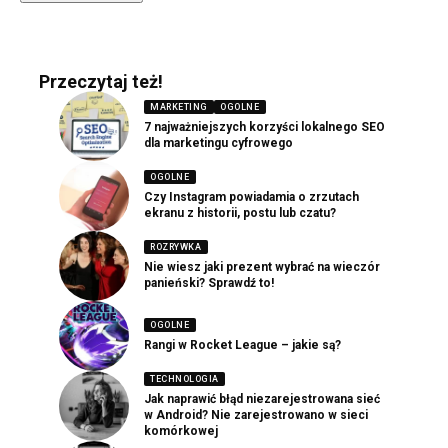
Przeczytaj też!
MARKETING
OGOLNE
7 najważniejszych korzyści lokalnego SEO
dla marketingu cyfrowego
OGOLNE
Czy Instagram powiadamia o zrzutach
ekranu z historii, postu lub czatu?
ROZRYWKA
Nie wiesz jaki prezent wybrać na wieczór
panieński? Sprawdź to!
OGOLNE
Rangi w Rocket League – jakie są?
TECHNOLOGIA
Jak naprawić błąd niezarejestrowana sieć
w Android? Nie zarejestrowano w sieci
komórkowej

————————

## ASSIGNMENT
Your answer is to contain exactly the lines from the one holding "ekranu z historii, postu lub czatu?" to the end of the entries, with no other line.

## SOLUTION
ekranu z historii, postu lub czatu?
ROZRYWKA
Nie wiesz jaki prezent wybrać na wieczór
panieński? Sprawdź to!
OGOLNE
Rangi w Rocket League – jakie są?
TECHNOLOGIA
Jak naprawić błąd niezarejestrowana sieć
w Android? Nie zarejestrowano w sieci
komórkowej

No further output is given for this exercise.